======== Zitierter Abschnitt
Deutschland bleibt hinter seinen Versprechen zur sozial-ökologischen Wasserstoffwirtschaft an Partnerländer zurück.

Die europäische Energiewende ist im vollen Gange: wir wollen möglichst schnell und gerecht von den fossilen Brennstoffen weg – und zwar überall, wo es Energie braucht. Für viele hoch-energetische Industrieprozesse war es lange unklar, wie die Dekarbonisierung möglich sein kann. Seit etwa zwei Jahren ist Wasserstoff, vor allem grüner Wasserstoff, in aller Munde. Er soll künftig fossile Energiequellen wie Erdgas und Steinkohle ersetzen. Die deutsche Industrie wird große Mengen brauchen, plant aber nur einen kleinen Teil selbst zu erzeugen.

Ein Mann mit Helm vor Solarpaneelen mit Infografik zu Wasserstoffgewinnung

Daher hat das Bundeskabinett am 24. Juli 2024 eine Importstrategie für Wasserstoff verabschiedet. Sie rechnet mit einem zentralistischen Wasserstoffsystem und verbleibt an vielen Stellen in fossilen Logiken. 

Im Zusammenspiel mit der nationalen Wasserstoffstrategie soll sie zum Aufbau der hiesigen Wasserstoffwirtschaft beitragen. Die Bundesregierung geht von einem nationalen Bedarf an Wasserstoff und dessen Derivaten in Höhe von 95 bis 130 Terawattstunden (TWh) in 2030 aus. Dabei müssen voraussichtlich rund 50 bis 70 Prozent (45 bis 90 TWh) aus dem Ausland importiert werden. Es ist davon auszugehen, dass der Importanteil nach 2030 weiter steigen wird.
================
• Deine Aufgabe: Führe den Abschnitt über die deutsche Importstrategie für Wasserstoff im Anschluss an seinen letzten Satz weiter. Die Datensätze werden hierfür nicht benötigt.
======== Angezeigte Daten
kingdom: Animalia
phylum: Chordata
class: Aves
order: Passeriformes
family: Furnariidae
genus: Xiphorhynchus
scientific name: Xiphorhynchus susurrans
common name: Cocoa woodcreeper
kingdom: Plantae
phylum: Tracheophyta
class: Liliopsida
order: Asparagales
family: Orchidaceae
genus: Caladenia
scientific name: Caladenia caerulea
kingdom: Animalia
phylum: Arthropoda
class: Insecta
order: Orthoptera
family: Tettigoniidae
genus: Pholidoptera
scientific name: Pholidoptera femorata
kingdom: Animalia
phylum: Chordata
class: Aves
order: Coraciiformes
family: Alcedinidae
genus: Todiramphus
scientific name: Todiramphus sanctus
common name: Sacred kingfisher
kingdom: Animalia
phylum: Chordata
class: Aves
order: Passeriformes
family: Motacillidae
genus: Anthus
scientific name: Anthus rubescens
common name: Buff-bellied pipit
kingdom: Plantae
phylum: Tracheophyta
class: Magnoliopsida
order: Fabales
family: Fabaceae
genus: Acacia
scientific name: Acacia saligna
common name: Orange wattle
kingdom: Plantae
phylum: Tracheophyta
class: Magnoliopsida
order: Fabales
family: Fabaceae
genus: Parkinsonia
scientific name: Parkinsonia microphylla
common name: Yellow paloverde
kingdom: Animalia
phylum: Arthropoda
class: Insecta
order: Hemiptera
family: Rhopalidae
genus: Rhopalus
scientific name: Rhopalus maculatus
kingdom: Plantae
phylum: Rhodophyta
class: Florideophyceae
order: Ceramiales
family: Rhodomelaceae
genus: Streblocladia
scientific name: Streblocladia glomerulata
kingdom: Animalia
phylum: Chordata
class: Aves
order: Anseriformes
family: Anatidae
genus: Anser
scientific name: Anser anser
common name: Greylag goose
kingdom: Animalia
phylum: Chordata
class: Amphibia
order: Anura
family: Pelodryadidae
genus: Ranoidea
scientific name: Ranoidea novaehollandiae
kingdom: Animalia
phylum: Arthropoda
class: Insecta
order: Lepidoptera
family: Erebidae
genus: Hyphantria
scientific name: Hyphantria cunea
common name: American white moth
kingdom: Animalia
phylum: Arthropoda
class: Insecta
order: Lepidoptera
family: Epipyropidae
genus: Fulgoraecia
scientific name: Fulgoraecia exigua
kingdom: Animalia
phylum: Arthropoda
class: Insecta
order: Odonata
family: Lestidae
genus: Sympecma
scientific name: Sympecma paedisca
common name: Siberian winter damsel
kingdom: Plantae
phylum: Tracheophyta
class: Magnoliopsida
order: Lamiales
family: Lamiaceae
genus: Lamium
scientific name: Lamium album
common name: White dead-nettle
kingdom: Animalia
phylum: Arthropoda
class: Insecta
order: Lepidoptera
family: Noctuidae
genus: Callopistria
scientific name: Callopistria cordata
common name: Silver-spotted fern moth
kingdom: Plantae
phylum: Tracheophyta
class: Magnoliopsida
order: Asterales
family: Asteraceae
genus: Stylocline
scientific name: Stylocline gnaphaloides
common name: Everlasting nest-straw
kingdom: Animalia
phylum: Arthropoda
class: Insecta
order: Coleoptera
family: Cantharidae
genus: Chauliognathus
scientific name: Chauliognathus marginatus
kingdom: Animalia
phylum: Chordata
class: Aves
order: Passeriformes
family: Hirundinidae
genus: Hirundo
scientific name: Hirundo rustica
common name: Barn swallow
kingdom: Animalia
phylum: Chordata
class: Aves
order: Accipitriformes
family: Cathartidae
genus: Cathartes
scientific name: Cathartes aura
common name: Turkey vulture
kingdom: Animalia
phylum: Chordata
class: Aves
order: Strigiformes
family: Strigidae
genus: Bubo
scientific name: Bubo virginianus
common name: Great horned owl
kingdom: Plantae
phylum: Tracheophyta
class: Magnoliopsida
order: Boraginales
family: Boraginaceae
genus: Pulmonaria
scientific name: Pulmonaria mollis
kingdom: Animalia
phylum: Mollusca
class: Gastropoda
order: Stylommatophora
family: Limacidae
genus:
================
• Antwort zur Aufgabe:
Infografik: Wasserstoff vs.  fossile Energien
© Schwarzbach/ Misereor & Brockmann/ Misereor

Die Produktion und der Import von grünem Wasserstoff sollen vor allem in und aus den Ländern des Globalen Südens erfolgen. Länder auf dem afrikanischen Kontinent verfügen aufgrund ihres Reichtums an erneuerbaren Energieressourcen wie Sonne, Wind und geothermischen Energiequellen über das weltweit größte Potenzial für die Erzeugung von grünem H2. Dies weckt viele Begehrlichkeiten und Hoffnungen. Zum Vergleich: In der Nairobi Erklärung haben afrikanische Regierungschefs die Zahl von 300 GW (0,3 TWh) genannt, um Energiearmut auf dem afrikanischen Kontinent zu überwinden. Heute sind noch immer 47 Prozent der afrikanischen Haushalte in Subsahara-Afrika ohne bezahlbaren Energiezugang.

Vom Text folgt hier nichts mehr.